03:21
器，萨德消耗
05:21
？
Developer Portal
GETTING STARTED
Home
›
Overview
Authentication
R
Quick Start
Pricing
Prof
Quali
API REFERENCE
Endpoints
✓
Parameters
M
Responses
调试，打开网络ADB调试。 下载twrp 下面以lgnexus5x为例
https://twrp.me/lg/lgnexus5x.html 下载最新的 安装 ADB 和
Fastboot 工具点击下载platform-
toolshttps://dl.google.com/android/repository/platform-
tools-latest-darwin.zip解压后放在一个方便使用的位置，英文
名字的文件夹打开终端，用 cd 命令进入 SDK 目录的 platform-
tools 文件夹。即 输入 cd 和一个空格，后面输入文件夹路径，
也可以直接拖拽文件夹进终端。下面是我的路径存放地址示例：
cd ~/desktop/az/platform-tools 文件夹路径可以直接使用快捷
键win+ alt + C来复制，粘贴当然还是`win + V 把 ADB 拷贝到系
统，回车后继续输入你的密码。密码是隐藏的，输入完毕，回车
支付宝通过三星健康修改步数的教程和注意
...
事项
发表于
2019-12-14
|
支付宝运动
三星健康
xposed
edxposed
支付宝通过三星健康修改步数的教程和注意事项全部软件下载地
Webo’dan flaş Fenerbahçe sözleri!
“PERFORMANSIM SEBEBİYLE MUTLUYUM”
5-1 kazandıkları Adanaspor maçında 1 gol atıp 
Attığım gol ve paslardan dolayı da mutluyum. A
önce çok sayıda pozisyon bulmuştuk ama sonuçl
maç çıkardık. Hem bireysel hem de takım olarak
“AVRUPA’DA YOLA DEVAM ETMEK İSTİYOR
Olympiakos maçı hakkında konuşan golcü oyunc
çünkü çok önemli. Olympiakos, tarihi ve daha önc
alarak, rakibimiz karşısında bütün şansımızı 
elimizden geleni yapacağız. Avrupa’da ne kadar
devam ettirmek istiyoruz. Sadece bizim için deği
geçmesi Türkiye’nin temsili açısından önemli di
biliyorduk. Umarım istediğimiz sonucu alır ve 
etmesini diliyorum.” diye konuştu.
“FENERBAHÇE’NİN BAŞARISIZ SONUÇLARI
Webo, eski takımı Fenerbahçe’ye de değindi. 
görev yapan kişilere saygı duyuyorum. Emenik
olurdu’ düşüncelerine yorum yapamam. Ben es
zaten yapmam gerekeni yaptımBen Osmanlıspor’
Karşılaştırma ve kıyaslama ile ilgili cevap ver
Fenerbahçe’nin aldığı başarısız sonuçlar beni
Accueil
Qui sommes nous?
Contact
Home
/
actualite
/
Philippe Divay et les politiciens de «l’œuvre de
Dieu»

WHAT YOU ARE ASKED TO DO:
Copy out the entries word for word, from their very first line through the line that contains "Olympiakos maçı hakkında konuşan golcü oyunc", including that line.

REPLY TO THE EXERCISE:
03:21
器，萨德消耗
05:21
？
Developer Portal
GETTING STARTED
Home
›
Overview
Authentication
R
Quick Start
Pricing
Prof
Quali
API REFERENCE
Endpoints
✓
Parameters
M
Responses
调试，打开网络ADB调试。 下载twrp 下面以lgnexus5x为例
https://twrp.me/lg/lgnexus5x.html 下载最新的 安装 ADB 和
Fastboot 工具点击下载platform-
toolshttps://dl.google.com/android/repository/platform-
tools-latest-darwin.zip解压后放在一个方便使用的位置，英文
名字的文件夹打开终端，用 cd 命令进入 SDK 目录的 platform-
tools 文件夹。即 输入 cd 和一个空格，后面输入文件夹路径，
也可以直接拖拽文件夹进终端。下面是我的路径存放地址示例：
cd ~/desktop/az/platform-tools 文件夹路径可以直接使用快捷
键win+ alt + C来复制，粘贴当然还是`win + V 把 ADB 拷贝到系
统，回车后继续输入你的密码。密码是隐藏的，输入完毕，回车
支付宝通过三星健康修改步数的教程和注意
...
事项
发表于
2019-12-14
|
支付宝运动
三星健康
xposed
edxposed
支付宝通过三星健康修改步数的教程和注意事项全部软件下载地
Webo’dan flaş Fenerbahçe sözleri!
“PERFORMANSIM SEBEBİYLE MUTLUYUM”
5-1 kazandıkları Adanaspor maçında 1 gol atıp 
Attığım gol ve paslardan dolayı da mutluyum. A
önce çok sayıda pozisyon bulmuştuk ama sonuçl
maç çıkardık. Hem bireysel hem de takım olarak
“AVRUPA’DA YOLA DEVAM ETMEK İSTİYOR
Olympiakos maçı hakkında konuşan golcü oyunc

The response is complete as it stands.